Required work |
1 - In the Bayes' Theorem notes, what language is Stan written in?
2 - Rewrite the stretch of the Bayes' Theorem notes from "Suppose your manager" through "answer this question?", changing "green" to "blue".

Selection |
+++++

The test is 99% accurate, so \(P(test \mid BS) = 0.99\). BS prevalence is 0.1%, so \(P(BS) = 0.001\). We want to know chance of testing positive, \(P(test)\), so we reformulate like so:

\[P(test) = P(BS) \times P(test \mid BS) + P(-BS) \times P(test \mid -BS)\]

So we plug and chug:

\[P(BS \mid test) = \frac{0.99 \times 0.001}{0.001 \times 0.99 + (1 - 0.001) \times (1 - 0.99)}\]

You tested positive, but there’s only a 9% chance that you actually have BS.

What’s the point?

Bayes’ Theorem rocks!

\[ \begin{aligned} \overbrace{p(\theta | \text{Data})}^{\text{posterior}} &= \frac{\overbrace{p(\text{Data} | \theta)}^{\text{likelihood}} \times \overbrace{p(\theta)}^{\text{prior}}}{\underbrace{p(\text{Data})}_{\text{marginal likelihood}}} \\ &\propto p(\text{Data} | \theta) \times p(\theta) \\ \end{aligned} \]

We can confront our model with the data and incorporate our prior understanding to draw inference about parameters of interest.

Example 2: A/B Testing

Stan

  • Probabilistic programming language
  • Implements fancy HMC algorithms
  • Written in C++ for speed
  • Interfaces for R (rstan), python (pystan), etc.
  • Active developers on cutting-edge of HMC research
  • Large user community

A/B Testing

Suppose your manager approaches you and says,

We’re testing an exciting new web feature! Version A has a red button, and version B has a green button. Which version yields more conversions?”

How can you answer this question?

The Data

df <- expand.grid(
  version = c("A", "B"), 
  converted = c("Yes", "No")
)
df$n_visitors <- c(1300, 1275, 120, 125)

+++++

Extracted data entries
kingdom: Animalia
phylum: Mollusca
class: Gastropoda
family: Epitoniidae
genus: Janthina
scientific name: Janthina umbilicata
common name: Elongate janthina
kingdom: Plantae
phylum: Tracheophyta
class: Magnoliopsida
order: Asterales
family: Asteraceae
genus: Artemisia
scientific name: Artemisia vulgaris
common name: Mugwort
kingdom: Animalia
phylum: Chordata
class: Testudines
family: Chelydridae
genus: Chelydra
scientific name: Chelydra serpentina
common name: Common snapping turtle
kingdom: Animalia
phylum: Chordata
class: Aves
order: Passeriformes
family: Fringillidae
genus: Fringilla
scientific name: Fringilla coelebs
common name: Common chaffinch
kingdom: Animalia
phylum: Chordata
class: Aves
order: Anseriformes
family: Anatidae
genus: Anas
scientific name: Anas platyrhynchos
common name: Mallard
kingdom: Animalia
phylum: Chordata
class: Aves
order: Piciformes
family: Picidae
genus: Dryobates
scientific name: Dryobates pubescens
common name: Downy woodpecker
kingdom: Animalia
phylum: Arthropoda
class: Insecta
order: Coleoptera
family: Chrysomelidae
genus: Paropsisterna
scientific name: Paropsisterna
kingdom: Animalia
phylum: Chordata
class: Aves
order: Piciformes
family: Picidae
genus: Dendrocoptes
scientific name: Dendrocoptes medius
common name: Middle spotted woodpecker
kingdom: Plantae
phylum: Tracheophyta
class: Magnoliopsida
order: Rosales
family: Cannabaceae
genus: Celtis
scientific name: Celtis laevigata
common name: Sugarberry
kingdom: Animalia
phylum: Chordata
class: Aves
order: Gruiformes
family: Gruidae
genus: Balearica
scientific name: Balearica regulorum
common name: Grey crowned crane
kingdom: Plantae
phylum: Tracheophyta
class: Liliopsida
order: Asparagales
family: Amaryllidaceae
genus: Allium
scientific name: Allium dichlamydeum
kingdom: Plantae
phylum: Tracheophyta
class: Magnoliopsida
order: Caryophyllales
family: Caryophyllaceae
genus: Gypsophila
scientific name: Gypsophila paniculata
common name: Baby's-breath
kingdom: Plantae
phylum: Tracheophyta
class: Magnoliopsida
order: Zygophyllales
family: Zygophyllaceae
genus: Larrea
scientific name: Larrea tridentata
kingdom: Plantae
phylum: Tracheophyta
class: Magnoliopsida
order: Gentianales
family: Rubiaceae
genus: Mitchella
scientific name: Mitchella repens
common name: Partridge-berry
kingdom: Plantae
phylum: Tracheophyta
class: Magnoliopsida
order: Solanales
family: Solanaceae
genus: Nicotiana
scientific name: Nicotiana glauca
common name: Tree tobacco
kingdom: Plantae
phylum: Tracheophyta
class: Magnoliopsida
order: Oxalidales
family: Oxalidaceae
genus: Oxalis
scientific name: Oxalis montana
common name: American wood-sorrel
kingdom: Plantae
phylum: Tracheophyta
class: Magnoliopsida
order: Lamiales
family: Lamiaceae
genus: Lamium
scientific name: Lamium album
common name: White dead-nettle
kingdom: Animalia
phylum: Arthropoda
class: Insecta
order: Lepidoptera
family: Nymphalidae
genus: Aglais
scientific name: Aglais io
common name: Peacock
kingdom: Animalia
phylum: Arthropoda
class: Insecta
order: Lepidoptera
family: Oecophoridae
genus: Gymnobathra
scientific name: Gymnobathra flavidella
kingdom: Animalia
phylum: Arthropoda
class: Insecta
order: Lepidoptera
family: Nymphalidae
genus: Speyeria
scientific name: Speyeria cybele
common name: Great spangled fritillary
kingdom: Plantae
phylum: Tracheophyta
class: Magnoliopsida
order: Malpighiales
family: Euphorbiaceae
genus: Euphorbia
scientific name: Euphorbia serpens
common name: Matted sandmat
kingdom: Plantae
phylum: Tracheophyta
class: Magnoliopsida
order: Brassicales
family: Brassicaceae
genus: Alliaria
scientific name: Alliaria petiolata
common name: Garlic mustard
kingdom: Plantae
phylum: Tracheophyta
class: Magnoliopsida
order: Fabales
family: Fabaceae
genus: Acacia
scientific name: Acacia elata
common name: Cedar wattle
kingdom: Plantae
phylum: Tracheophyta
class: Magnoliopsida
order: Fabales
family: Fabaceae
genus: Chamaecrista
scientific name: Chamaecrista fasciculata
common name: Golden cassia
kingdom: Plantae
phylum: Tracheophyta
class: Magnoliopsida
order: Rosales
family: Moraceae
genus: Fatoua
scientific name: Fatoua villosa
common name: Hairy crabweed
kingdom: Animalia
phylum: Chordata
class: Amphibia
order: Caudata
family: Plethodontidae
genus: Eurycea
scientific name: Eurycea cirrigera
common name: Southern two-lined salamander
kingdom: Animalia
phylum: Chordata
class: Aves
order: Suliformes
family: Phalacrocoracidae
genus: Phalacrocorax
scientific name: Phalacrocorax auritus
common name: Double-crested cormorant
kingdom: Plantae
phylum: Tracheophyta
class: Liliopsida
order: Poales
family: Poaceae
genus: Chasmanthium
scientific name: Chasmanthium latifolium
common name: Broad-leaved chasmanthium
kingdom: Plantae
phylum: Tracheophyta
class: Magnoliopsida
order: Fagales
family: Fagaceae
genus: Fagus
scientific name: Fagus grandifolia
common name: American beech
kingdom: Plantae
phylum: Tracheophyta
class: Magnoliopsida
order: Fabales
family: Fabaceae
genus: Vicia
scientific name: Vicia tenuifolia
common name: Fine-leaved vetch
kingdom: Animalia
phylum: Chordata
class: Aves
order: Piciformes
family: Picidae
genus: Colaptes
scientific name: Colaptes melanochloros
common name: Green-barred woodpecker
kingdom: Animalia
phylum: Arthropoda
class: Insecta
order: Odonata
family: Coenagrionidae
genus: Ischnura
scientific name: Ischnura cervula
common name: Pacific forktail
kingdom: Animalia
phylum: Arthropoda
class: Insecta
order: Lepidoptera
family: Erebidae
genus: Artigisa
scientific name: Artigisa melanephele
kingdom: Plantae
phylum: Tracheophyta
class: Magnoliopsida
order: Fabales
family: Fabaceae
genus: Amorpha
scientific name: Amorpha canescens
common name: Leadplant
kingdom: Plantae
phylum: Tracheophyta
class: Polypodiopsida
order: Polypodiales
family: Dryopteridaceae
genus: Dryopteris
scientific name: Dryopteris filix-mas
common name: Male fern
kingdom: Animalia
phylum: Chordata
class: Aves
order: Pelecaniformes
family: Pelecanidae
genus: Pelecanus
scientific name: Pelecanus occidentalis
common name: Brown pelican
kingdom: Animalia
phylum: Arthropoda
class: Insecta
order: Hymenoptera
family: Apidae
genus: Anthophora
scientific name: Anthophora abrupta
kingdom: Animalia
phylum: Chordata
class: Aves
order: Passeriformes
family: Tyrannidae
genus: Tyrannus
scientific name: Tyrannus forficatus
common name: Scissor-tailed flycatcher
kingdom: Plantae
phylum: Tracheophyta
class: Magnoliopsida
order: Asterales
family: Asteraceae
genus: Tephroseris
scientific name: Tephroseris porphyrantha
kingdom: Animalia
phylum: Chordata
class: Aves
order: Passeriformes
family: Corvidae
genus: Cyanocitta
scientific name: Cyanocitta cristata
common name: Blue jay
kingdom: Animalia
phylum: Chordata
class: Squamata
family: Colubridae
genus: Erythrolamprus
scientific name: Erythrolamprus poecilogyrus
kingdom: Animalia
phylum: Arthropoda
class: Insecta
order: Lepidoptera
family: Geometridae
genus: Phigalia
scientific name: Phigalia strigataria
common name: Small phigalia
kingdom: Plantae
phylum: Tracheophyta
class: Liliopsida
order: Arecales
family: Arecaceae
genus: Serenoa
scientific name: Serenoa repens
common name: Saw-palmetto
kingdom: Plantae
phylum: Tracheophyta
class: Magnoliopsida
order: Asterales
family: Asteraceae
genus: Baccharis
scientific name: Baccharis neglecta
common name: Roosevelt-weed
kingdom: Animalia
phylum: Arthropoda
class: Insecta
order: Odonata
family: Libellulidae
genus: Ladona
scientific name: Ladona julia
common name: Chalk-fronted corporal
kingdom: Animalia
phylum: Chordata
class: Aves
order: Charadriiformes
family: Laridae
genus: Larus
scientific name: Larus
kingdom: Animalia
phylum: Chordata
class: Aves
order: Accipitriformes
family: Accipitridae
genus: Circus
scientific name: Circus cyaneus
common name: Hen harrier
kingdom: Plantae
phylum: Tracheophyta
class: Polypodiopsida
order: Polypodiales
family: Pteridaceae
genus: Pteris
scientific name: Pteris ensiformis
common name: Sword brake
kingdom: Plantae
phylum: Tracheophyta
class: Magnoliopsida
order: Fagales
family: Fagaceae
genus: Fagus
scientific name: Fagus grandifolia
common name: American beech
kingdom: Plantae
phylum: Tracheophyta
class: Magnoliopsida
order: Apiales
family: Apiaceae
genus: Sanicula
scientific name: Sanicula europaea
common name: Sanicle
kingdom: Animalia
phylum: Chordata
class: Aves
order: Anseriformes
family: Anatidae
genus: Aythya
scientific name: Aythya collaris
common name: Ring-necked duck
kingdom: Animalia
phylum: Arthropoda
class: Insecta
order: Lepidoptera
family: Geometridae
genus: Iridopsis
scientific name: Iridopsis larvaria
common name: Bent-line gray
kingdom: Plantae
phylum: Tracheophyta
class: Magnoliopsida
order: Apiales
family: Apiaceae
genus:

+++++

The results |
1 - C++

2 -
Suppose your manager approaches you and says,

We’re testing an exciting new web feature! Version A has a red button, and version B has a blue button. Which version yields more conversions?”

How can you answer this question?